Judgment (32 paragraphs)
Judgment
- Joseph Bucca ('the Offender') appears for sentence, having pleaded guilty to the offence H ending 319 sequence 6, being a single charge of specially aggravated break and enter and committing a serious indictable offence, in breach of s 112(3) of the Crimes Act 1900 (NSW). The circumstances of special aggravation were that during the commission of the break and enter, the Offender inflicted grievous bodily harm upon the victim, pursuant to s 105(1)(b) of the Crimes Act. This charge carries a maximum penalty of 25 years' imprisonment, and a standard non-parole period of 7 years' imprisonment.
- Attaching to this charge are 5 further charges placed on a Form 1, being charge H ending 319 sequences 1 through 5, all of which are contravene a prohibition or restriction in AVO (domestic), in breach of s 14(1) of the Crimes (Domestic and Personal Violence) Act 2009 (NSW). These charges each carry a maximum penalty of 2 years' imprisonment and/or a fine of $5,500.00 when prosecuted in the Local Court. They arise from an AVO taken out to protect Cleo Taueli and her children, with whom the Offender had a domestic relationship and a son.
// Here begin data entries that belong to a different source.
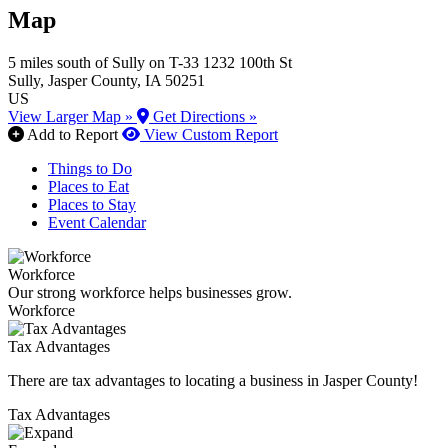
Map
5 miles south of Sully on T-33
1232 100th St
Sully
, Jasper County
, IA
50251
US
View Larger Map »
Get Directions »
Add to Report
View Custom Report
Things to Do
Places to Eat
Places to Stay
Event Calendar
Workforce
Our strong workforce helps businesses grow.
Workforce
Tax Advantages
There are tax advantages to locating a business in Jasper County!
Tax Advantages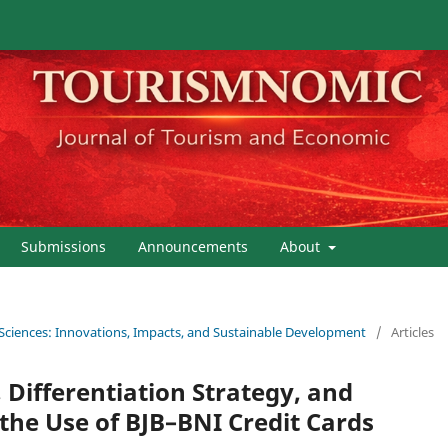
Submissions
Announcements
About
 Sciences: Innovations, Impacts, and Sustainable Development
/
Articles
 Differentiation Strategy, and
he Use of BJB–BNI Credit Cards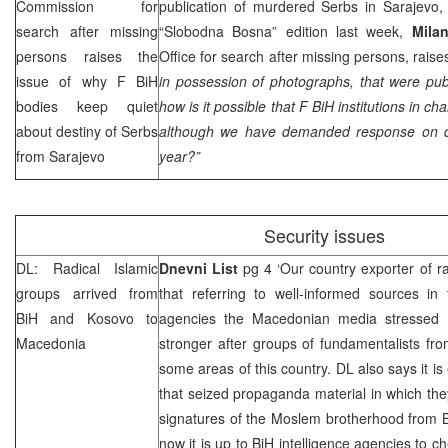
Commission for
publication of murdered Serbs in Sarajevo,
search after missing
“Slobodna Bosna” edition last week,
Milan
persons raises the
Office for search after missing persons, raises
issue of why F BiH
in possession of photographs, that were pub
bodies keep quiet
how is it possible that F BiH institutions in cha
about destiny of Serbs
although we have demanded response on de
from
Sarajevo
year?”
Security issues
DL: Radical Islamic
Dnevni List
pg 4 ‘Our country exporter of ra
groups arrived from
that referring to well-informed sources in
BiH and Kosovo to
agencies the Macedonian media stressed th
Macedonia
stronger after groups of fundamentalists fr
some areas of this country. DL also says it is
that seized propaganda material in which they
signatures of the Moslem brotherhood from Bi
now it is up to BiH intelligence agencies to c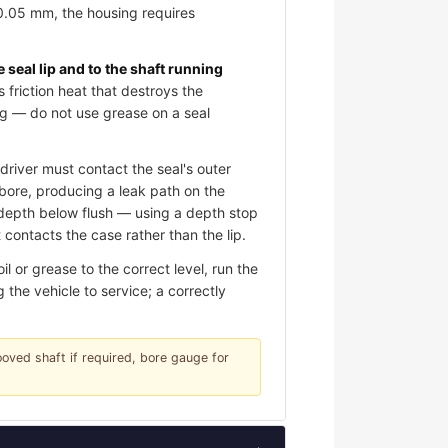
 0.05 mm, the housing requires
e seal lip and to the shaft running
s friction heat that destroys the
ing — do not use grease on a seal
river must contact the seal's outer
e bore, producing a leak path on the
d depth below flush — using a depth stop
contacts the case rather than the lip.
 or grease to the correct level, run the
 the vehicle to service; a correctly
rooved shaft if required, bore gauge for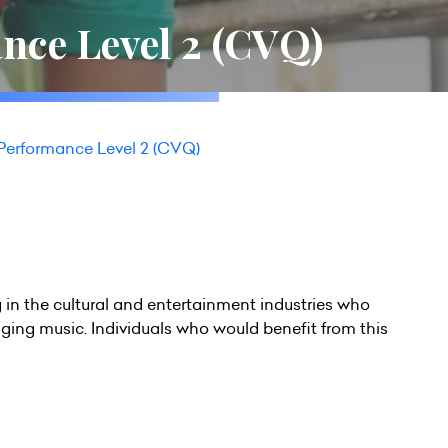
nce Level 2 (CVQ)
Performance Level 2 (CVQ)
ng in the cultural and entertainment industries who
inging music. Individuals who would benefit from this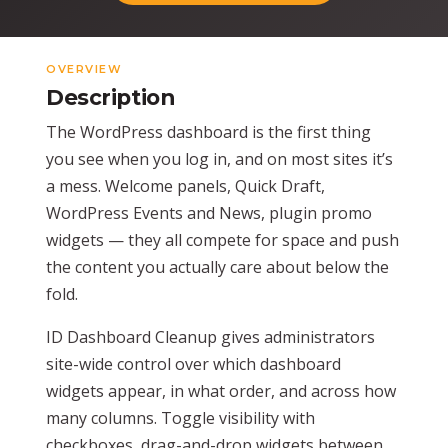
OVERVIEW
Description
The WordPress dashboard is the first thing
you see when you log in, and on most sites it’s
a mess. Welcome panels, Quick Draft,
WordPress Events and News, plugin promo
widgets — they all compete for space and push
the content you actually care about below the
fold.
ID Dashboard Cleanup gives administrators
site-wide control over which dashboard
widgets appear, in what order, and across how
many columns. Toggle visibility with
checkboxes, drag-and-drop widgets between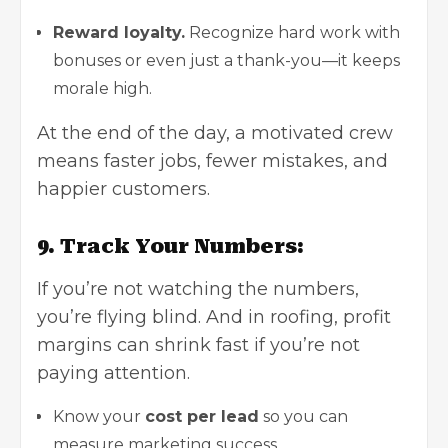
Reward loyalty.
Recognize hard work with
bonuses or even just a thank-you—it keeps
morale high.
At the end of the day, a motivated crew
means faster jobs, fewer mistakes, and
happier customers.
9. Track Your Numbers:
If you’re not watching the numbers,
you’re flying blind. And in roofing, profit
margins can shrink fast if you’re not
paying attention.
Know your
cost per lead
so you can
measure marketing success.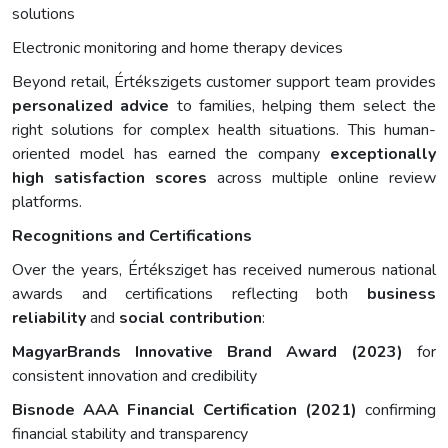
solutions
Electronic monitoring and home therapy devices
Beyond retail, Értékszigets customer support team provides
personalized advice
to families, helping them select the
right solutions for complex health situations. This human-
oriented model has earned the company
exceptionally
high satisfaction scores
across multiple online review
platforms.
Recognitions and Certifications
Over the years, Értéksziget has received numerous national
awards and certifications reflecting both
business
reliability
and
social contribution
:
MagyarBrands Innovative Brand Award (2023)
for
consistent innovation and credibility
Bisnode AAA Financial Certification (2021)
confirming
financial stability and transparency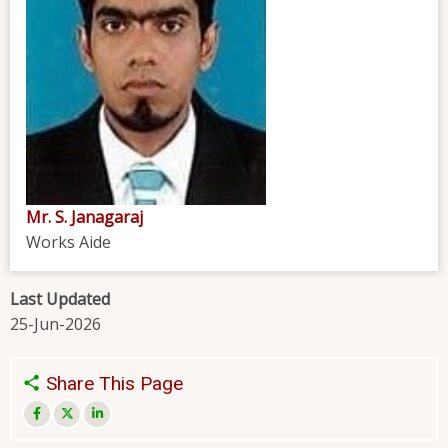
Mr. S. Janagaraj
Works Aide
Last Updated
25-Jun-2026
Share This Page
- The maximum penalties and the standard non-parole period are guideposts for a sentencing judge, and reflect the seriousness with which the community, through Parliament, views the offending.
- There is also a related charge of contravening a prohibition or restriction, being H ending 319 (7), which is to be dealt with on a s 166 Certificate.
- The charges on a Form 1 are to be taken into account with a view to increasing the penalty that would otherwise be appropriate for the principal sequence. The Court does so by giving greater weight to 2 elements which are always material in the sentencing process. The first is the need for personal deterrence. The second is the community's entitlement to extract retribution for serious offences: Re Attorney General's Application (No 1 of 2002) (NSW) (2002) 56 NSWLR 146 at [65].
- In Abbas, Bodiotis, Taleb and Amoun v Regina (2013) 231 A Crim R 413, a 5-judge bench of the Court of Criminal Appeal provided further guidance as to the manner in which a sentencing court may take into account criminality of Form 1 offences to increase the penalty for the principal offence. His Honour Bathurst CJ stated that: [t]he existence of these additional offences may demonstrate the greater need for personal deterrence and retribution in respect of the offence charged. This does not mean the Court is imposing a separate penalty for the Form 1 offences. Rather, as part of the instinctive synthesis approach to sentencing explained by McHugh J in Markarian v The Queen [2005] HCA 25; (2005) 228 CLR 357 at [51]-[54], it takes these matters into account as required by the statute in determining the appropriate penalty for the offence for which the offender is convicted.